Records provided:
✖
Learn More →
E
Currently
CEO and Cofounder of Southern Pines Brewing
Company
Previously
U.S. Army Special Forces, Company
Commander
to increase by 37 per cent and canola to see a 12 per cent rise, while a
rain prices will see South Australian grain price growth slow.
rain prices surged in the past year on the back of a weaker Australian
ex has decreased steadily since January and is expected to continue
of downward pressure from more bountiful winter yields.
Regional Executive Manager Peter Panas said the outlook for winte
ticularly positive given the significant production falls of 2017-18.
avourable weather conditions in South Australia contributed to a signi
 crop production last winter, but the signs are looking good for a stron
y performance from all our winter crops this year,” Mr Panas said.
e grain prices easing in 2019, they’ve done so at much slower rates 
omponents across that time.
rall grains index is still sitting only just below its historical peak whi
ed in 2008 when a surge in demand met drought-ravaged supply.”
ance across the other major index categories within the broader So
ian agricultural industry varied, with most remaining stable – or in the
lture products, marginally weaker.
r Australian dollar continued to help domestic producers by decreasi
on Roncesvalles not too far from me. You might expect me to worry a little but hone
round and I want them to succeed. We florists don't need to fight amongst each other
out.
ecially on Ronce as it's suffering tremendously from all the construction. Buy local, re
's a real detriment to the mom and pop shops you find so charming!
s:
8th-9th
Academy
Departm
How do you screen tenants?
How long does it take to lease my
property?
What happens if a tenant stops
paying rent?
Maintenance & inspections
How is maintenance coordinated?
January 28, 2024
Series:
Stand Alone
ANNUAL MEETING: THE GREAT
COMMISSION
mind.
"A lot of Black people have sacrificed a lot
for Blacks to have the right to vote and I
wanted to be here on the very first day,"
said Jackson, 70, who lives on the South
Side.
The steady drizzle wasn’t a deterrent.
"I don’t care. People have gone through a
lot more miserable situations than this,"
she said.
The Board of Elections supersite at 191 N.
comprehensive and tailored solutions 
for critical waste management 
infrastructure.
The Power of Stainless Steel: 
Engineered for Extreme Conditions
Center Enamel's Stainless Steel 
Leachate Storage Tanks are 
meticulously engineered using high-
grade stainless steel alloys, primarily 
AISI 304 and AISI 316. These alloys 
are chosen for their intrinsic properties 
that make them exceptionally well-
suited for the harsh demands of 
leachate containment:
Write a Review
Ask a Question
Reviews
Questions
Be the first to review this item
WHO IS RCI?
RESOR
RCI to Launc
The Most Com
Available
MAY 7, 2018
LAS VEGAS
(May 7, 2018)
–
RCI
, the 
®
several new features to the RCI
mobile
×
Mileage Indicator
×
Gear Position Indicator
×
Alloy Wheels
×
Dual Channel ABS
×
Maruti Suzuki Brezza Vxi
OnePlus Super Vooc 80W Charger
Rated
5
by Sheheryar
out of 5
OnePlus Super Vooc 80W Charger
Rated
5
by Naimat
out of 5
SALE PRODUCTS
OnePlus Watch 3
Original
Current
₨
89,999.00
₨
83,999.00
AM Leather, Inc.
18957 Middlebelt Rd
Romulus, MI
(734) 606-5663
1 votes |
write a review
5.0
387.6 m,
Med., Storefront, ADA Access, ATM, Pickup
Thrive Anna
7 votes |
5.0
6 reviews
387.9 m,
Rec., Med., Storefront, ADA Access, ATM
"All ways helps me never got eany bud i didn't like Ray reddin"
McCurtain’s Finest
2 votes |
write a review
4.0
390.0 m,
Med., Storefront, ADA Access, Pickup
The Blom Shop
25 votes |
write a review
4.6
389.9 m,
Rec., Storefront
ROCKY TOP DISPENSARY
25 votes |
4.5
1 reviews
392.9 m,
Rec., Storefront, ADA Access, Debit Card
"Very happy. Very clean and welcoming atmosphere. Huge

Your instructions:
Write out the listing line for line, from its first line through the line that contains "Maintenance & inspections", with no changes.

Task result:
✖
Learn More →
E
Currently
CEO and Cofounder of Southern Pines Brewing
Company
Previously
U.S. Army Special Forces, Company
Commander
to increase by 37 per cent and canola to see a 12 per cent rise, while a
rain prices will see South Australian grain price growth slow.
rain prices surged in the past year on the back of a weaker Australian
ex has decreased steadily since January and is expected to continue
of downward pressure from more bountiful winter yields.
Regional Executive Manager Peter Panas said the outlook for winte
ticularly positive given the significant production falls of 2017-18.
avourable weather conditions in South Australia contributed to a signi
 crop production last winter, but the signs are looking good for a stron
y performance from all our winter crops this year,” Mr Panas said.
e grain prices easing in 2019, they’ve done so at much slower rates 
omponents across that time.
rall grains index is still sitting only just below its historical peak whi
ed in 2008 when a surge in demand met drought-ravaged supply.”
ance across the other major index categories within the broader So
ian agricultural industry varied, with most remaining stable – or in the
lture products, marginally weaker.
r Australian dollar continued to help domestic producers by decreasi
on Roncesvalles not too far from me. You might expect me to worry a little but hone
round and I want them to succeed. We florists don't need to fight amongst each other
out.
ecially on Ronce as it's suffering tremendously from all the construction. Buy local, re
's a real detriment to the mom and pop shops you find so charming!
s:
8th-9th
Academy
Departm
How do you screen tenants?
How long does it take to lease my
property?
What happens if a tenant stops
paying rent?
Maintenance & inspections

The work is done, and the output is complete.